Lim Jeremy J, Nilsson Anna C, Silverman Michael, Assy Nimer, Kulkarni Priya, McBride Jacqueline M, Deng Rong, Li Chloe, Yang Xiaoying, Nguyen Allen, Horn Priscilla, Maia Mauricio, Castro Aide, Peck Melicent C, Galanter Joshua, Chu Tom, Newton Elizabeth M, Tavel Jorge A
Genentech, Inc., South San Francisco, California, USA
Department of Translational Medicine, Infectious Diseases Research Unit, Lund University, Malmö, Sweden.
Antimicrob Agents Chemother. 2020 Jun 23;64(7). doi: 10.1128/AAC.00352-20.

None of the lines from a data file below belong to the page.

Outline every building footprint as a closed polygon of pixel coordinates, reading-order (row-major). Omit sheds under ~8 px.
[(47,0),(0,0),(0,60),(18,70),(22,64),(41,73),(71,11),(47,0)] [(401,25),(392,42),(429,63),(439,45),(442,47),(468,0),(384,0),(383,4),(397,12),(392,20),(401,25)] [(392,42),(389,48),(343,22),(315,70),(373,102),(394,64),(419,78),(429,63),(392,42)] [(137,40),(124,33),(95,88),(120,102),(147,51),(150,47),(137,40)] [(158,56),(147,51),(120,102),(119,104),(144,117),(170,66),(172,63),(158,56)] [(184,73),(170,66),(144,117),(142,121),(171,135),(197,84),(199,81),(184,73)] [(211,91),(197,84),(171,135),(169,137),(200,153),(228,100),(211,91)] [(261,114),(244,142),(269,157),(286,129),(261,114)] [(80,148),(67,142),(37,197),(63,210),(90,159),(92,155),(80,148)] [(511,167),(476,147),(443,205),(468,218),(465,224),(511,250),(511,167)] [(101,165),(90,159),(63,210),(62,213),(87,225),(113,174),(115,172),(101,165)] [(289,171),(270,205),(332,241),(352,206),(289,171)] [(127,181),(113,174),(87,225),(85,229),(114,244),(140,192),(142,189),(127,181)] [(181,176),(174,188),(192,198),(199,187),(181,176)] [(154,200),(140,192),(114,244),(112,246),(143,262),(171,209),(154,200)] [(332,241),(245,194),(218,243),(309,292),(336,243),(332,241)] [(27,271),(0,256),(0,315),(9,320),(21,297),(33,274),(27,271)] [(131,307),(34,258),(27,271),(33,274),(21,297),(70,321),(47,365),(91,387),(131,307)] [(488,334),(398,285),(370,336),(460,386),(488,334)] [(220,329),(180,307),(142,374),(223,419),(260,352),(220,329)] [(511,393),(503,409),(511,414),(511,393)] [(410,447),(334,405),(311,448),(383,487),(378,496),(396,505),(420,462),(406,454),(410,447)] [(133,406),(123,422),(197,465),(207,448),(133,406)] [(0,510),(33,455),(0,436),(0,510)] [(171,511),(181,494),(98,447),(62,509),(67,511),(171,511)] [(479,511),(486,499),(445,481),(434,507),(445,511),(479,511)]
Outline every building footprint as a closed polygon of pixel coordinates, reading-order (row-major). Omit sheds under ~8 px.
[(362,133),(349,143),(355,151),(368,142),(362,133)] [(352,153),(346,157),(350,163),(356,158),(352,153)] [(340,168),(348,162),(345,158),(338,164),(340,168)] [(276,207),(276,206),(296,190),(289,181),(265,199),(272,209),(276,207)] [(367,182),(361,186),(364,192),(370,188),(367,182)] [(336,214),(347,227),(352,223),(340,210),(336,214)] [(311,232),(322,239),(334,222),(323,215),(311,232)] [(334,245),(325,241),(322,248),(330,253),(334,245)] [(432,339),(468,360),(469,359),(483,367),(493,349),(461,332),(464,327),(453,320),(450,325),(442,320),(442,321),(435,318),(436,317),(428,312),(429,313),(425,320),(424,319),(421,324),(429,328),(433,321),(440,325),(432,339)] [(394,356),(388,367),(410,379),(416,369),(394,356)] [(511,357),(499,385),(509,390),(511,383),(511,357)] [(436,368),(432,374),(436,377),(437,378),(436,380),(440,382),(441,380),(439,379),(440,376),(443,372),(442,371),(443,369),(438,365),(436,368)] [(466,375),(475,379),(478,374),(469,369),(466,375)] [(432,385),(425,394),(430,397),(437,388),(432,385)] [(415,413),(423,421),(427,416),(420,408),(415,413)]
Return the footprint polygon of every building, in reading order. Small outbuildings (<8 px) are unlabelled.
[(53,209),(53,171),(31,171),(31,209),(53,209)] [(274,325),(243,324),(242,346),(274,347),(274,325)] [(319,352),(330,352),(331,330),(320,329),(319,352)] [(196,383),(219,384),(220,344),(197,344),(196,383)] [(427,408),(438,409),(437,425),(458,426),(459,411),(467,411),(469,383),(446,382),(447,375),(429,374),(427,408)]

For patients hospitalized with severe influenza A virus infection, morbidity and mortality remain high. MHAA4549A, a human monoclonal antibody targeting the influenza A virus hemagglutinin stalk, has demonstrated pharmacological activity in animal studies and in a human influenza A challenge study. We evaluated the safety and efficacy of MHAA4549A plus oseltamivir against influenza A virus infection in hospitalized patients. The CRANE trial was a phase 2b randomized, double-blind, placebo-controlled study of single intravenous (i.v.) doses of placebo, 3,600 mg MHAA4549A, or 8,400 mg MHAA4549A each combined with oral oseltamivir (+OTV) in patients hospitalized with severe influenza A virus infection. Patients, enrolled across 68 clinical sites in 18 countries, were randomized 1:1:1. The primary outcome was the median time to normalization of respiratory function, defined as the time to removal of supplemental oxygen support to maintain a stable oxygen saturation (SpO) of ≥95%. Safety, pharmacokinetics, and effects on influenza viral load were also assessed. One hundred sixty-six patients were randomized and analyzed during a preplanned interim analysis. Compared to placebo+OTV, MHAA4549A+OTV did not significantly reduce the time to normalization of respiratory function (placebo+OTV, 4.28 days; 3,600 mg MHAA4549A+OTV, 2.78 days; 8,400 mg MHAA4549A+OTV, 2.65 days), nor did it improve other secondary clinical outcomes. Adverse event frequency was balanced across cohorts. MHAA4549A+OTV did not further reduce viral load versus placebo+OTV. In hospitalized patients with influenza A virus infection, MHAA4549A did not improve clinical outcomes over OTV alone. Variability in patient removal from oxygen supplementation limited the utility of the primary endpoint. Validated endpoints are needed to assess novel treatments for severe influenza A virus infection. (This study has been registered at ClinicalTrials.gov under registration no. NCT02293863.).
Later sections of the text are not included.